▶ **Supplied records**:

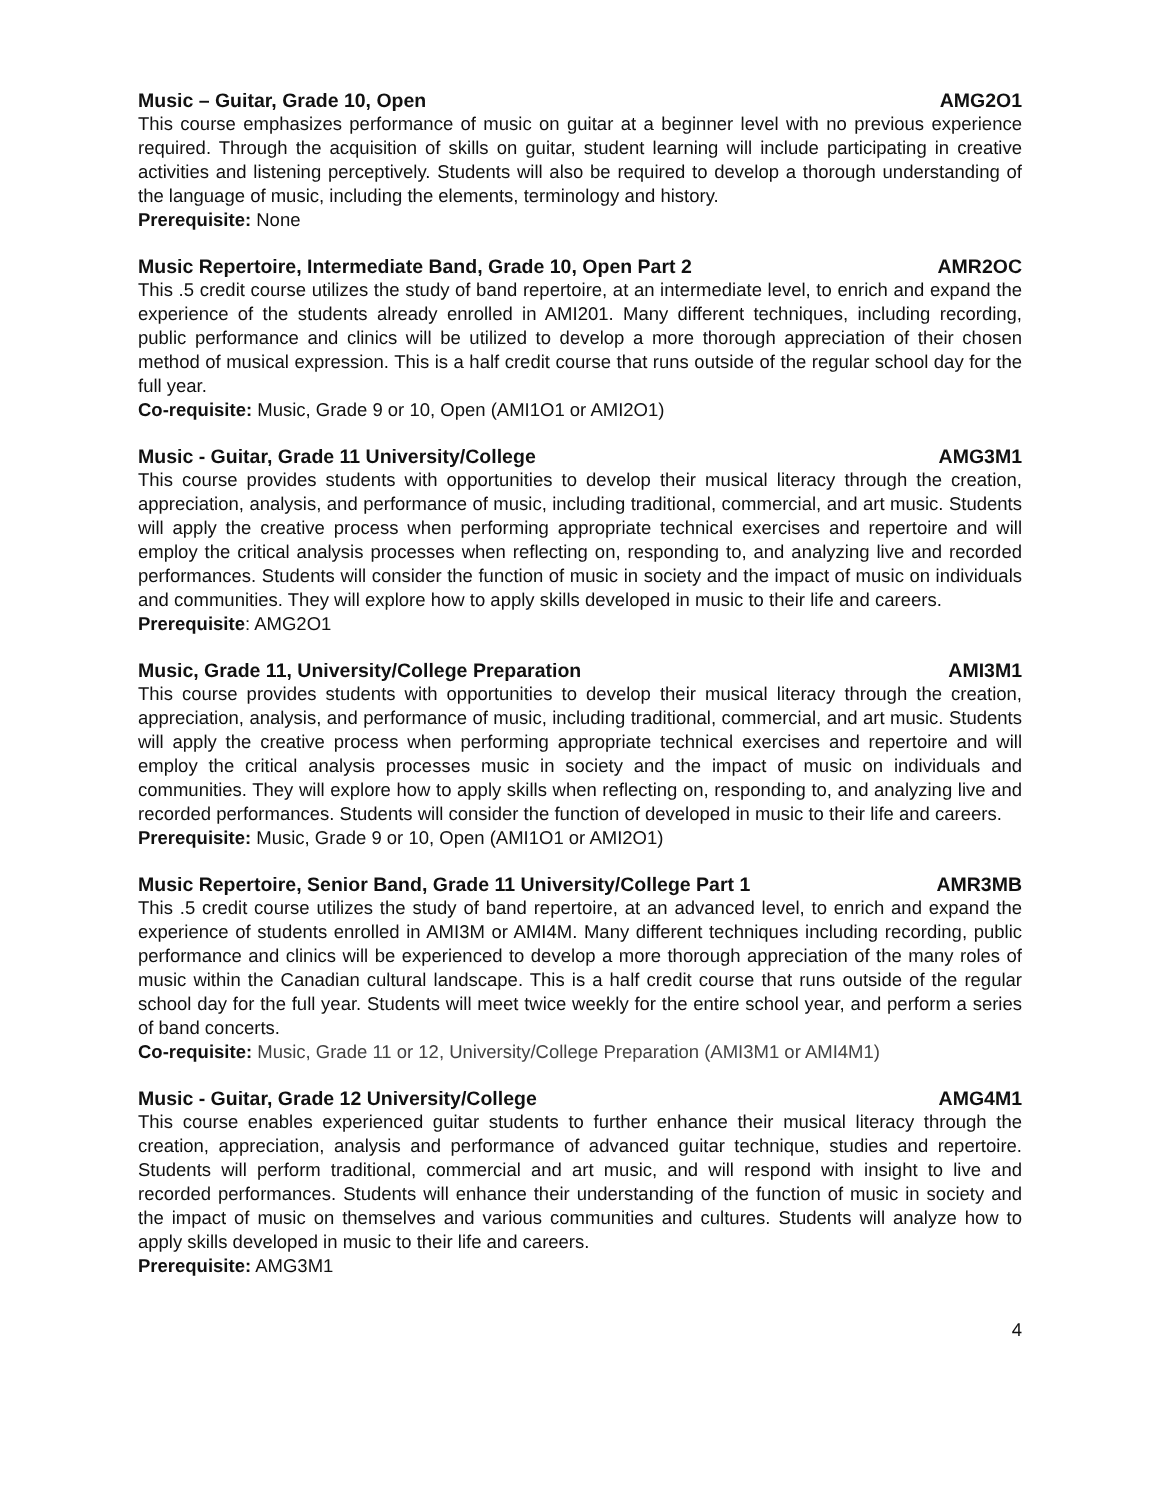Music – Guitar, Grade 10, Open AMG2O1
This course emphasizes performance of music on guitar at a beginner level with no previous experience required. Through the acquisition of skills on guitar, student learning will include participating in creative activities and listening perceptively. Students will also be required to develop a thorough understanding of the language of music, including the elements, terminology and history.
Prerequisite: None
Music Repertoire, Intermediate Band, Grade 10, Open Part 2 AMR2OC
This .5 credit course utilizes the study of band repertoire, at an intermediate level, to enrich and expand the experience of the students already enrolled in AMI201. Many different techniques, including recording, public performance and clinics will be utilized to develop a more thorough appreciation of their chosen method of musical expression. This is a half credit course that runs outside of the regular school day for the full year.
Co-requisite: Music, Grade 9 or 10, Open (AMI1O1 or AMI2O1)
Music - Guitar, Grade 11 University/College AMG3M1
This course provides students with opportunities to develop their musical literacy through the creation, appreciation, analysis, and performance of music, including traditional, commercial, and art music. Students will apply the creative process when performing appropriate technical exercises and repertoire and will employ the critical analysis processes when reflecting on, responding to, and analyzing live and recorded performances. Students will consider the function of music in society and the impact of music on individuals and communities. They will explore how to apply skills developed in music to their life and careers.
Prerequisite: AMG2O1
Music, Grade 11, University/College Preparation AMI3M1
This course provides students with opportunities to develop their musical literacy through the creation, appreciation, analysis, and performance of music, including traditional, commercial, and art music. Students will apply the creative process when performing appropriate technical exercises and repertoire and will employ the critical analysis processes music in society and the impact of music on individuals and communities. They will explore how to apply skills when reflecting on, responding to, and analyzing live and recorded performances. Students will consider the function of developed in music to their life and careers.
Prerequisite: Music, Grade 9 or 10, Open (AMI1O1 or AMI2O1)
Music Repertoire, Senior Band, Grade 11 University/College Part 1 AMR3MB
This .5 credit course utilizes the study of band repertoire, at an advanced level, to enrich and expand the experience of students enrolled in AMI3M or AMI4M. Many different techniques including recording, public performance and clinics will be experienced to develop a more thorough appreciation of the many roles of music within the Canadian cultural landscape. This is a half credit course that runs outside of the regular school day for the full year. Students will meet twice weekly for the entire school year, and perform a series of band concerts.
Co-requisite: Music, Grade 11 or 12, University/College Preparation (AMI3M1 or AMI4M1)
Music - Guitar, Grade 12 University/College AMG4M1
This course enables experienced guitar students to further enhance their musical literacy through the creation, appreciation, analysis and performance of advanced guitar technique, studies and repertoire. Students will perform traditional, commercial and art music, and will respond with insight to live and recorded performances. Students will enhance their understanding of the function of music in society and the impact of music on themselves and various communities and cultures. Students will analyze how to apply skills developed in music to their life and careers.
Prerequisite: AMG3M1
4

▶ **What you should do**: Set every record down again verbatim, without pictures.

▶ **Written answer**:
Music – Guitar, Grade 10, Open AMG2O1
This course emphasizes performance of music on guitar at a beginner level with no previous experience required. Through the acquisition of skills on guitar, student learning will include participating in creative activities and listening perceptively. Students will also be required to develop a thorough understanding of the language of music, including the elements, terminology and history.
Prerequisite: None
Music Repertoire, Intermediate Band, Grade 10, Open Part 2 AMR2OC
This .5 credit course utilizes the study of band repertoire, at an intermediate level, to enrich and expand the experience of the students already enrolled in AMI201. Many different techniques, including recording, public performance and clinics will be utilized to develop a more thorough appreciation of their chosen method of musical expression. This is a half credit course that runs outside of the regular school day for the full year.
Co-requisite: Music, Grade 9 or 10, Open (AMI1O1 or AMI2O1)
Music - Guitar, Grade 11 University/College AMG3M1
This course provides students with opportunities to develop their musical literacy through the creation, appreciation, analysis, and performance of music, including traditional, commercial, and art music. Students will apply the creative process when performing appropriate technical exercises and repertoire and will employ the critical analysis processes when reflecting on, responding to, and analyzing live and recorded performances. Students will consider the function of music in society and the impact of music on individuals and communities. They will explore how to apply skills developed in music to their life and careers.
Prerequisite: AMG2O1
Music, Grade 11, University/College Preparation AMI3M1
This course provides students with opportunities to develop their musical literacy through the creation, appreciation, analysis, and performance of music, including traditional, commercial, and art music. Students will apply the creative process when performing appropriate technical exercises and repertoire and will employ the critical analysis processes music in society and the impact of music on individuals and communities. They will explore how to apply skills when reflecting on, responding to, and analyzing live and recorded performances. Students will consider the function of developed in music to their life and careers.
Prerequisite: Music, Grade 9 or 10, Open (AMI1O1 or AMI2O1)
Music Repertoire, Senior Band, Grade 11 University/College Part 1 AMR3MB
This .5 credit course utilizes the study of band repertoire, at an advanced level, to enrich and expand the experience of students enrolled in AMI3M or AMI4M. Many different techniques including recording, public performance and clinics will be experienced to develop a more thorough appreciation of the many roles of music within the Canadian cultural landscape. This is a half credit course that runs outside of the regular school day for the full year. Students will meet twice weekly for the entire school year, and perform a series of band concerts.
Co-requisite: Music, Grade 11 or 12, University/College Preparation (AMI3M1 or AMI4M1)
Music - Guitar, Grade 12 University/College AMG4M1
This course enables experienced guitar students to further enhance their musical literacy through the creation, appreciation, analysis and performance of advanced guitar technique, studies and repertoire. Students will perform traditional, commercial and art music, and will respond with insight to live and recorded performances. Students will enhance their understanding of the function of music in society and the impact of music on themselves and various communities and cultures. Students will analyze how to apply skills developed in music to their life and careers.
Prerequisite: AMG3M1
4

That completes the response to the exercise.